= TEXTE =
————————

« Dès l’abord en ces lieux, un dieu même aurait eu les yeux charmés et l’âme ravie. »
L’Odyssée – Homère

Chili - Valparaiso / Le PortValparaiso n’est pas un parage qui se raconte, c’est un secret de marins, de cap-horniers, un havre, l’île de Calypso où l’enchantement le dispute à l’invitation au voyage, une escale qui retient, un repaire, un repère, une rade de cols-bleus, de migrants, de colons, de passages désordonnés, haute en couleurs jusque dans ses bas-fonds, une beauté sulfureuse, chaotique, un port réjouissant qui essaye d’oublier que l’ouverture du canal de Panama le ruina, et souffre et s’essouffle contre le vent de l’océan.

————————

= DONNÉES =

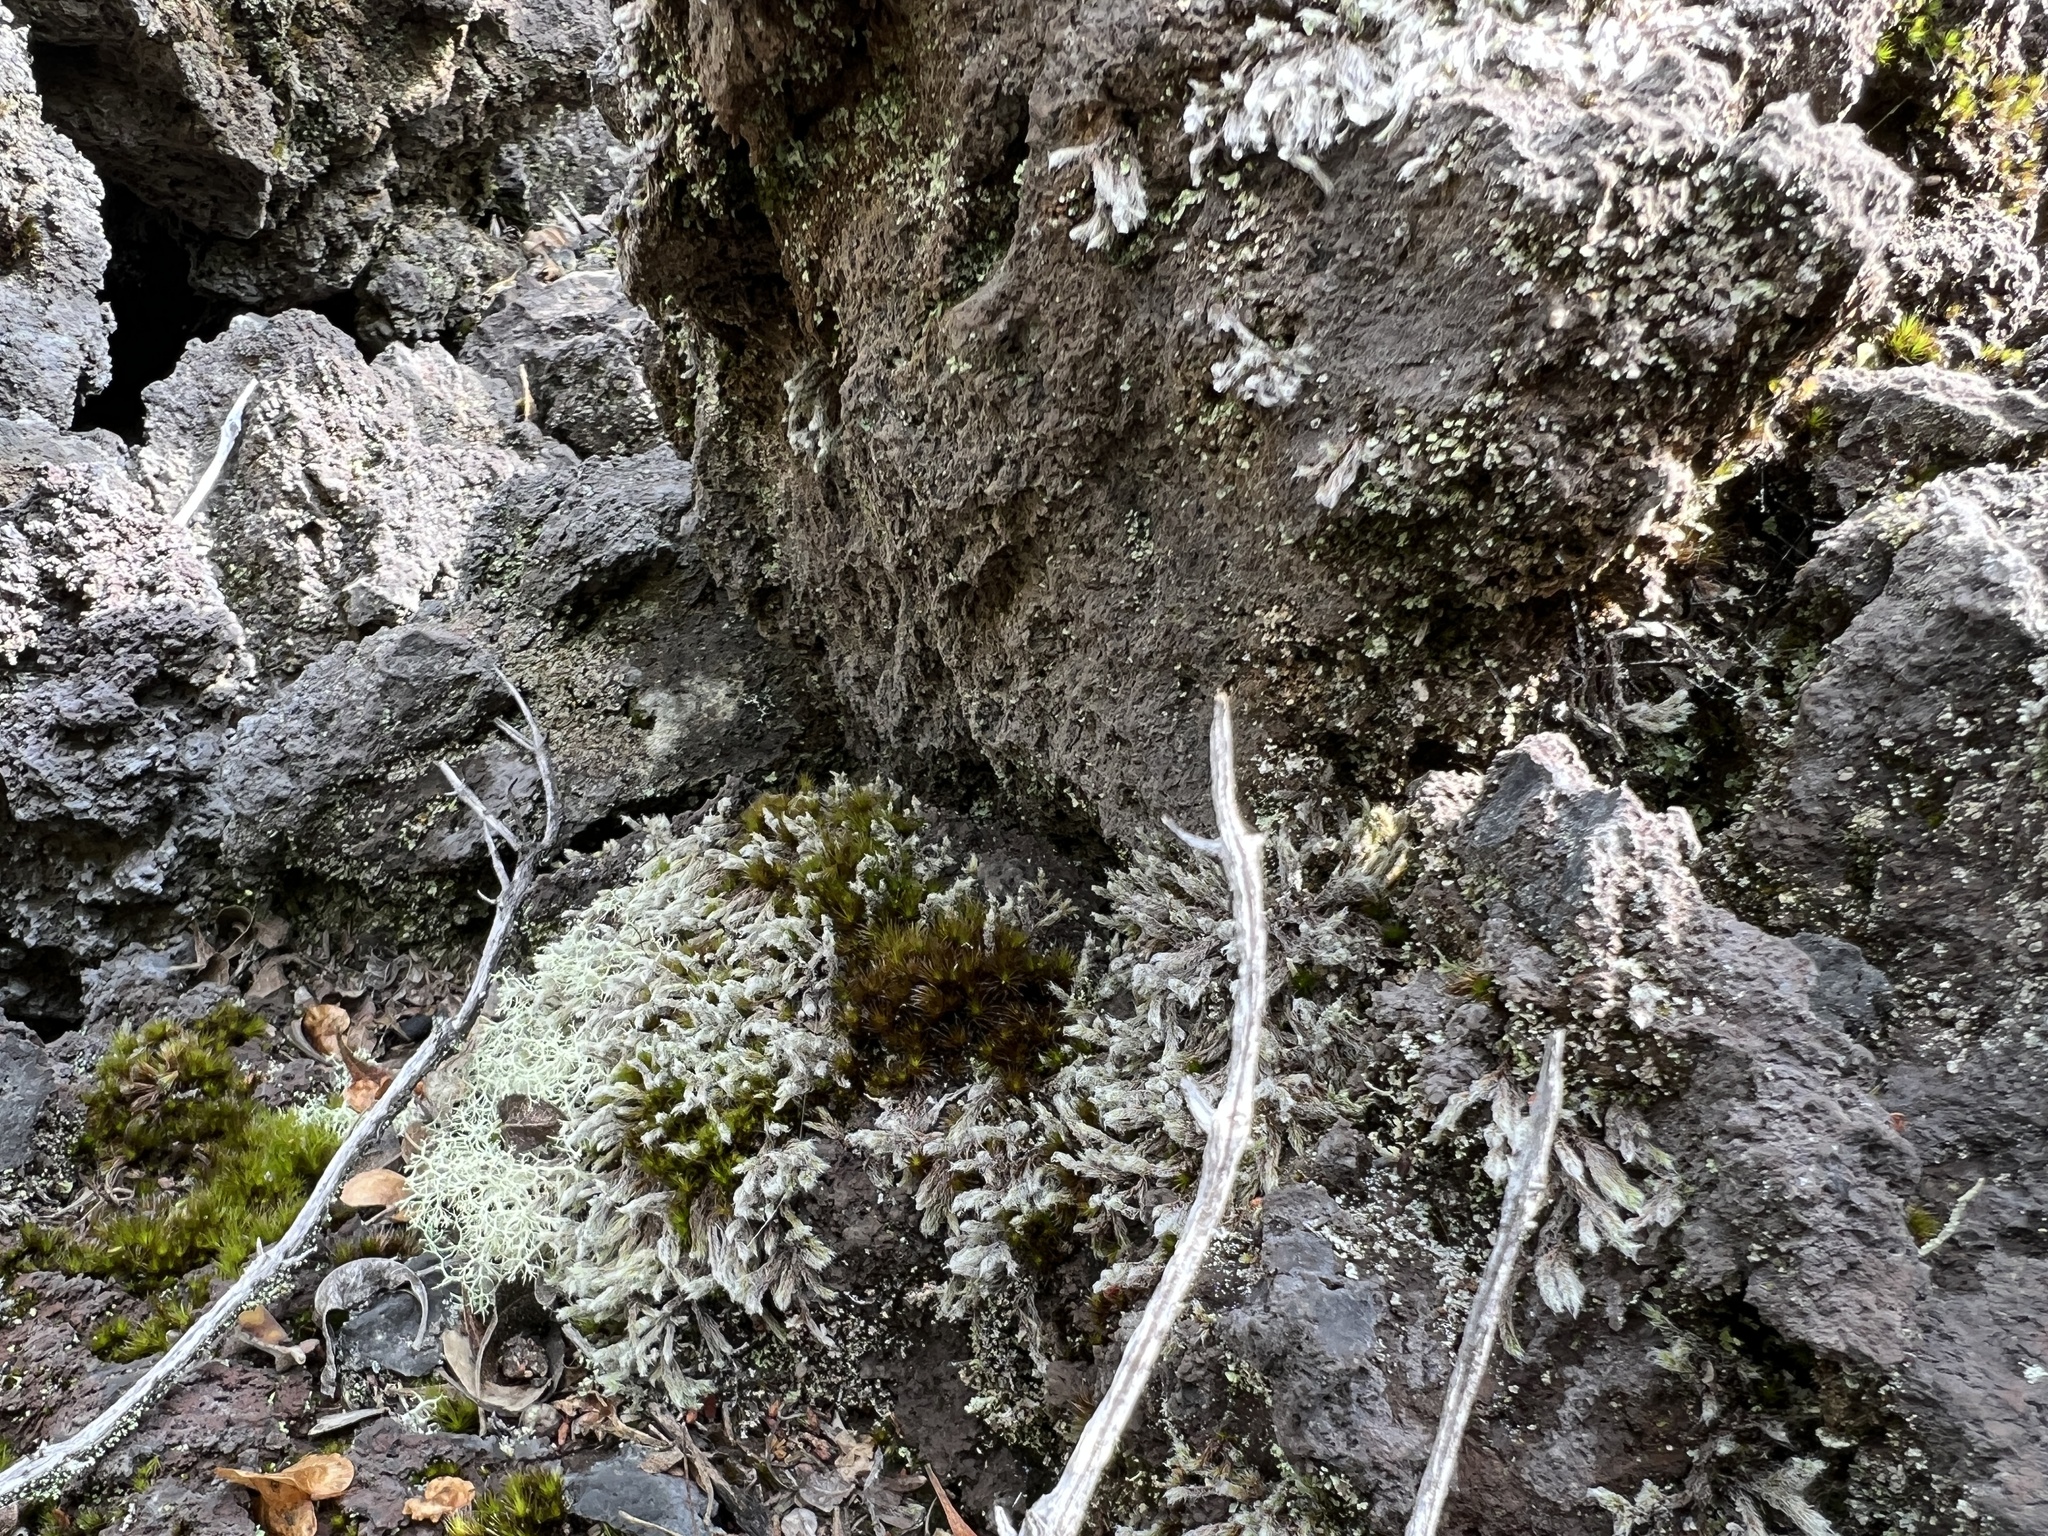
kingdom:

————————

= CONSIGNE A =
Recopiez le passage du texte sur Valparaiso qui va de « Chili - Valparaiso » à « vent de l’océan. ».
= CONSIGNE B =
Pour chacun des énoncés suivants, indiquez par oui ou par non s'il concorde avec le texte sur Valparaiso, en citant à l'identique les mots du texte qui tranchent : (i) l'ouverture du canal de Panama a ruiné le port ; (ii) la citation placée en tête provient de l'Iliade ; (iii) Valparaiso est présenté comme un parage qui se raconte.
= CONSIGNE C =
Poursuivez le texte sur Valparaiso à partir de sa dernière phrase.
Les données forment un ensemble à part, indépendant du texte.

= RÉPONSE A =
Chili - Valparaiso / Le PortValparaiso n’est pas un parage qui se raconte, c’est un secret de marins, de cap-horniers, un havre, l’île de Calypso où l’enchantement le dispute à l’invitation au voyage, une escale qui retient, un repaire, un repère, une rade de cols-bleus, de migrants, de colons, de passages désordonnés, haute en couleurs jusque dans ses bas-fonds, une beauté sulfureuse, chaotique, un port réjouissant qui essaye d’oublier que l’ouverture du canal de Panama le ruina, et souffre et s’essouffle contre le vent de l’océan.

= RÉPONSE B =
(i) Oui : « un port réjouissant qui essaye d’oublier que l’ouverture du canal de Panama le ruina »
(ii) Non : « L’Odyssée – Homère »
(iii) Non : « n’est pas un parage qui se raconte, c’est un secret de marins »

= RÉPONSE C =
Ce refuge est une histoire qui se lit à ville ouverte, tatouée, peinturée sur ses façades de tôles ondulées −elles lestaient les navires de charge pour franchir le cap des tempêtes− dispersées sur les plus de 40 cerros (collines) qui enclosent la baie, vue sur le Pacifique. Les buttes sont hautes, les dénivelés escarpés et les funiculaires (appelés “ascensores”) en grève, mais les innombrables escaliers sont bariolés, les murs couverts de fresques braques, de tags, graffitis et pochoirs, et les grimpettes au milieu des maisons en bois, dans des venelles et traboules serpentines  −majoritairement non accessibles aux camions de pompiers (les bomberos, tous volontaires)*− font de jolies lectures de messages poétiques, d’appels revendicatifs, de déclarations allégoriques.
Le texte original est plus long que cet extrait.